I picked up my prescriptions again last week. Every time I visit the doctors, I’m reminded of my most dramatic trip there back in late 2010.
I’d been having bouts of illness for several months. Fatigue to the point where walking across the room was a challenge, frequent vomiting in the mornings, and endless feelings of dehydration. I was working from home but still managed to end up too ill to work for seven days during the year.
Then, in October, I was taken out of action for a whole week. I spent four days on the sofa, wrapped in a fleece and a blanket, shivering to my bones. On Wednesday, my wife dragged me to pester my GP again; they took blood tests and called me back on Friday. By Thursday night, it took me three attempts to walk up the stairs, and I was mumbling deliriously as I did so.
On Friday, they called me in to discuss my results. After months of suffering with this mystery illness, just to hear it given a name was a huge relief. That name was Addison’s Disease. Invariably fatal at the time Dr Thomas Addison first discovered it, these days it’s medicated with steroids and has no effect on quality of life or life-expectancy at all. I was in the midst of an Addisonian crisis, the stage of the disease that comes just prior to death by circulatory collapse. Pleasant, eh?
I was taken to the Medical Assessment Unit at the Royal. Given the state I was in when I got there, the nurses informed me that the Intensive Care Unit had been notified of my arrival. It’s all of about sixty feet from the main doors of the Royal to the corridor off towards the MAU. Walking that distance was one of the most physically strenuous things I’ve ever done.

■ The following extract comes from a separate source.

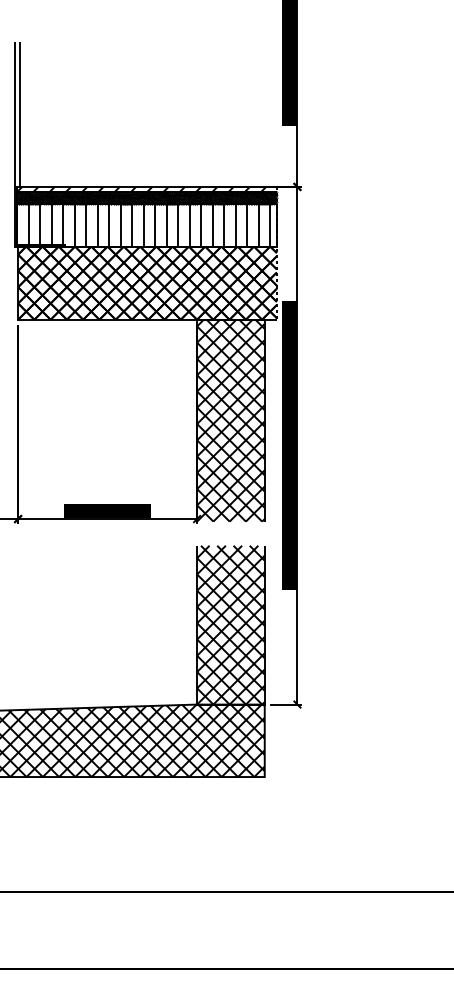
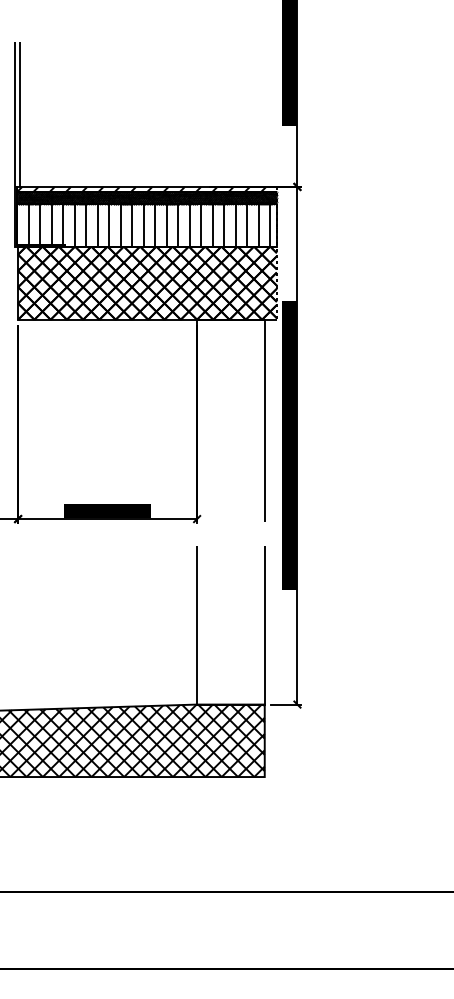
hatch at (230, 420): present -> none
hatch at (230, 624): present -> none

At the MAU, I was hooked up to a drip, given anti-vomiting drugs, injected with steroids and talked through the process by a medical staff whose bedside manner was invariably superb. At each stage, they let me know what they were doing and why they were doing it. From being on the brink of death on Friday morning, and having had half a Pot Noodle to eat all week (it’s funny what you can get down when you’re ill), by tea time I was in a fit state to eat, and enjoy, a whole meal. By Saturday morning, after a sleep in my own en suite room, I was ready for release. Walking through the lobby 24 hours earlier had been like climbing the north face of the Eiger. Leaving, I strode across it easily, and when I got to the car park did some Dick van Dyke heel clicks for my wife’s amusement. It was the fittest I’d felt in years.

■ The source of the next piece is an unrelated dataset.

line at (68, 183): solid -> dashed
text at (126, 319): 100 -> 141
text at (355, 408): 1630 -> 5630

The staff of the NHS saved my life that day, and did it with smiles on their faces and decency radiating from them throughout. As I type this I still feel a profound sense of gratitude.
When all this happened, I had less than fifty quid in my bank account. I’m a father of three; I’m not poor but I’m not exactly flush with cash. When I hear plans bandied around suggesting we need to abandon the founding principles of the NHS in order to save it, my blood begins to boil.
It takes a long time to diagnose Addison’s disease. Several trips to the GP, in fact. How many trips could I have afforded if plans to charge for GP visits had been approved? When I arrived at the hospital, what standard of care could I have expected on a ward run by the cheapest possible provider? As soon as she made the diagnosis, my GP was on the phone to the hospital to give them a heads up I’d be arriving. Could I have expected two rival private firms to co-operate so freely and effectively?
It goes deeper than that though. The NHS cured me because I am a member of the community, because I was sick and needed to be made well, nothing more. This is not the remit of a private firm, nor will it ever be. Only a publicly-funded, publicly-run health service can be trusted to place the patient at the heart of everything it does.